The smaller curve shows a point and a line tangent to the curve at that point.
The tangent line intersects the curve only at that point.
The slope of the tangent line is what we mean by the slope of the curve at the point.
As you will see in calculus, if the curve doesn't have any weird behavior near the point, the slope of the tangent line will indeed be the limiting value of the slopes of secant lines between the given point and a series of points approaching that point.
More specifically if P is a point on a 'nicely behaved' curve, the slope of the tangent line at P will be the limiting slope of a series of secant lines PQ, where Q is a point on the curve which we think of as approaching the point P.
We observed how the position of a hanging doorspring changes as we add water to a container supported by the spring. Each 'cup' was in fact a 20-oz soft drink container full of water.
Spring data:
| Spring Position (cm) | # cups of water |
| 5.2 | 0 |
| 5.4 | 1 |
| 13.5 | 2 |
| 24 | 3 |
| 34.5 | 4 |
| 45.8 | 5 |
We can graph y = # of cups of water vs. x = spring position. We obtain the following graph.

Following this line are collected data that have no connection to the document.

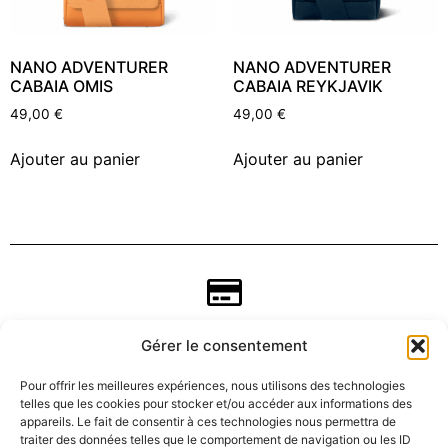
NANO ADVENTURER
NANO ADVENTURER
CABAIA OMIS
CABAIA REYKJAVIK
49,00
€
49,00
€
Ajouter au panier
Ajouter au panier
Gérer le consentement
Pour offrir les meilleures expériences, nous utilisons des technologies
telles que les cookies pour stocker et/ou accéder aux informations des
appareils. Le fait de consentir à ces technologies nous permettra de
traiter des données telles que le comportement de navigation ou les ID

Note that the data point (5.2, 0) does not follow the pattern of the remaining points and has been omitted from the graph.
The reason for this anomalous point is that the spring was originally coiled tightly on itself, and it takes a certain amount of force before it will start to lengthen. A 1 kg weight was already suspended, in addition to the container, and that weight was not sufficient to lengthen the spring. Most of the first 'cup' of water added had no effect on spring length. The last little bit of water in that first cup did manage to lengthen the spring by .2 cm.
We author the data into DERIVE using the format [[5.4, 1], [13.5, 2], [24,3], [34.5,4], [45.8,5]] then set the plot range to run from -5 to 50 on the horizontal and -1 to 7 on the vertical axis. Plotting the point we get the following:
Spring graph of y = # cups vs. x = spring position.:
It appears that after the spring starts stretching the points tend to lie on or close to a straight line.
To see if the line is indeed straight we can calculate the point-to-point slopes, as indicated in the figure below.
The first segment runs from (5.4 cm, 1 cup) to (13.5 cm, 2 cups), having a rise of 2 cups - 1 cup = 1 cup and a run of 13.5 cm - 5.4 cm = 8.1 cm.
The slope of this segment is therefore 1 cup / (8.1 cm) = .123 cup / cm. This calculation is shown on the figure.
The remaining slopes, calculated in a similar manner, are .095 cup / cm, .095 cup / cm, and .088 cup / cm.
It appears that the slopes have a definite downward trend.
For an ideal spring the slopes would be unchanging, within the limits of accuracy of our experiment (e.g., we can't read the meter stick to less than .1 cm and those bottle might not all have been completely full; there might also have been some spilling in the transfer).
The slopes represent average number of cups required to stretch the spring an additional centimeter. For this real-world spring it appears that it takes a smaller and smaller fraction of a cup to stretch the spring by each succeeding centimeters. In a sense the spring seems to therefore weaken a bit as it is stretched out.
Authoring the command fit([x, mx+b], [[5.4, 1], [13.5, 2], [24,3], [34.5,4], [45.8,5]]) and simplifying we obtain the expression 0.09791738004·x + 0.5873157556.
This expression indicates that the 'best-fit' straight line for our data is y = 0.09791738004·x + 0.5873157556, or rounding off to a reasonable number of significant figures y = .098 x + .59.
Plotting this equation we obtain the straight line shown below along with the original data.
We observe that the data start out below the line, rise above the line, the at the end fall below the line once more.
This below-above-below behavior corresponds to the decreasing slopes we observed earlier.
The sketch below labels the line and slightly exaggerates the 'below-avobe-below' behavior of the graph.
The x through the point on the x axis indicates that we have omitted from our model the point (5.2, 0), which as you recall indicated the spring length while the spring was still tightly coiled.